Effect of treatment withdrawal in resistant colorectal cancers with amplified KRASG12C. A and B, Longitudinal analysis of ctDNA in colorectal cancer patients who held KRAS and EGFR inhibition for approximately 4 weeks after progression. KRASG12C ctDNA VAFs are marked with squares, and KRAS plasma copy numbers are marked with circles. All the other variants are reported in green. AMP, amplification; GCN, gene copy number. C, Western blot analyses of p-ERK, p-MEK, p-S6K, p-S6, and cleaved PARP expression upon drug withdrawal and rechallenge with 50 μg/mL cetuximab and 3 μmol/L sotorasib combination; vinculin is included as a loading control. D, Western blot analyses of p-ERK, p-MEK, p-S6K, p-S6, and cleaved PARP expression upon drug withdrawal and rechallenge with 10 nmol/L trametinib (tram); vinculin is included as a loading control. E, Western blot analyses of p-S6K and p-S6 upon drug withdrawal or in drug-containing medium after treatment with 10 nmol/L AZD8055; vinculin is included as a loading control.F, Short-term proliferation assay of RW7213 resistant cells (RW7213-R) in medium containing cetuximab–sotorasib (black) and in senescent conditions (dark red). Cells were seeded in the absence or presence of drugs for 4 days and then treated for 96 hours with increasing concentrations of AZD8055, and then ATP content was measured using CellTiter-Glo.

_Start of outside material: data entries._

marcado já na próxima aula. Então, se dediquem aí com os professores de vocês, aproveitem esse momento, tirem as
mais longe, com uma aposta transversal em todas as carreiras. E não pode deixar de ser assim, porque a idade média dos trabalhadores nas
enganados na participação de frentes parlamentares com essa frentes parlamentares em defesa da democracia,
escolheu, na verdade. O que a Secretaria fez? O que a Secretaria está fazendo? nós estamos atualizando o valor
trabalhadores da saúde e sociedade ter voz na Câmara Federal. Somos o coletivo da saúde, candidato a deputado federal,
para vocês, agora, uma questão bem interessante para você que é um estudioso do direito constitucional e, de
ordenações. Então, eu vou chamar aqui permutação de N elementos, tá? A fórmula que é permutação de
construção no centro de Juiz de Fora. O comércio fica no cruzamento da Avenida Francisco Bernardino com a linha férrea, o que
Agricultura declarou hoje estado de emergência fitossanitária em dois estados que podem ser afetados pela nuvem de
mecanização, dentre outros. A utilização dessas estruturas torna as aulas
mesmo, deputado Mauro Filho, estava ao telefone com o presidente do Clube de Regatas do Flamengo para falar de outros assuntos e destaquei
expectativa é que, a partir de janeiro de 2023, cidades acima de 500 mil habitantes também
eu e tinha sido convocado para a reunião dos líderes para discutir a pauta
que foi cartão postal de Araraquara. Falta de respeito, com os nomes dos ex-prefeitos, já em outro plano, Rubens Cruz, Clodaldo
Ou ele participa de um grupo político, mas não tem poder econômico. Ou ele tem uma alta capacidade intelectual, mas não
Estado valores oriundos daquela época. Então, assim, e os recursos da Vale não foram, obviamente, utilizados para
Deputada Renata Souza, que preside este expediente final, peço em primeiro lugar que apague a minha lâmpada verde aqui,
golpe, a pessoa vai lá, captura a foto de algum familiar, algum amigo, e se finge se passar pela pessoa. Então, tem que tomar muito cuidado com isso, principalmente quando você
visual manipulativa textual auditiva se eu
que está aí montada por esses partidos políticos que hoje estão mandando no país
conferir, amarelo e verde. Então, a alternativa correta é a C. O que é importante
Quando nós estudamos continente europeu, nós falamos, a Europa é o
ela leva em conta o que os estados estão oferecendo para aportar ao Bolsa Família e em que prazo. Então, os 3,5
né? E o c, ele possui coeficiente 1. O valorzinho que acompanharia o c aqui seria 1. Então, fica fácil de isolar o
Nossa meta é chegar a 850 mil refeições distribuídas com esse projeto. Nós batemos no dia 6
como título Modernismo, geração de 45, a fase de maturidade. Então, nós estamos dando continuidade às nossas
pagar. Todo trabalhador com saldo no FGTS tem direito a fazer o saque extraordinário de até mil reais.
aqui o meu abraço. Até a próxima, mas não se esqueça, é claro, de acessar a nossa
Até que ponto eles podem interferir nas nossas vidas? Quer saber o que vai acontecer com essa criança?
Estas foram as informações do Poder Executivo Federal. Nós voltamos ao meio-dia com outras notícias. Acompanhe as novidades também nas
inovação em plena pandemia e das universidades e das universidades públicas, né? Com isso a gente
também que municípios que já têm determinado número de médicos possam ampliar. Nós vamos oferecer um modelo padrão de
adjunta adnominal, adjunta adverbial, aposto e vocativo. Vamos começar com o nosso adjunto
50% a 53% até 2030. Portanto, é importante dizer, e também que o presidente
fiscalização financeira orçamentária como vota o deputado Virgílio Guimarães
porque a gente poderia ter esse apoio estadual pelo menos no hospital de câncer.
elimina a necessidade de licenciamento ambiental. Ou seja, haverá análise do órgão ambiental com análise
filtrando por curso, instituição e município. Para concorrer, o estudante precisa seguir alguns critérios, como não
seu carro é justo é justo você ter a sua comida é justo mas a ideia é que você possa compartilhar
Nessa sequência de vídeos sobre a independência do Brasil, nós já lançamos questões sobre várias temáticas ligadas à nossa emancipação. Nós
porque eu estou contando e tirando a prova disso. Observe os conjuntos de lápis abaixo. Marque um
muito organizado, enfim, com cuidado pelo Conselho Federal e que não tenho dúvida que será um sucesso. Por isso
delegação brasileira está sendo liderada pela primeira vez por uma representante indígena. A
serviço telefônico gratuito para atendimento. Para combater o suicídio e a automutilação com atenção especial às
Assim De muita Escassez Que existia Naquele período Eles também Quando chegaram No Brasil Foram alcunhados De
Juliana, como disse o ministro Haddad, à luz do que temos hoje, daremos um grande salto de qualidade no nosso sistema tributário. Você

Data represent the average and standard deviation of 3 biological replicates. ns (not significant) = P > 0.05; ****, P ≤ 0.0001. G, Short-term proliferation assay of RW7213-R in medium containing cetuximab–sotorasib (black) and in senescent conditions (dark red). Cells were seeded in the absence or presence of drugs for 4 days and then treated for 96 hours with increasing concentration of navitoclax, and then ATP content was measured using CellTiter-Glo. Data represent the average and standard deviation of 3 biological replicates. H, Proposed model: KRASG12C mutant signaling is maintained at a similar level in parental cells and in resistant cells in the presence of concomitant EGFR and KRASG12C blockade. Upon drug removal, KRASG12C-amplified signaling drives oncogene-induced senescence characterized by elevated mTOR activity, creating a new steady state that may be targeted by senolytic treatments.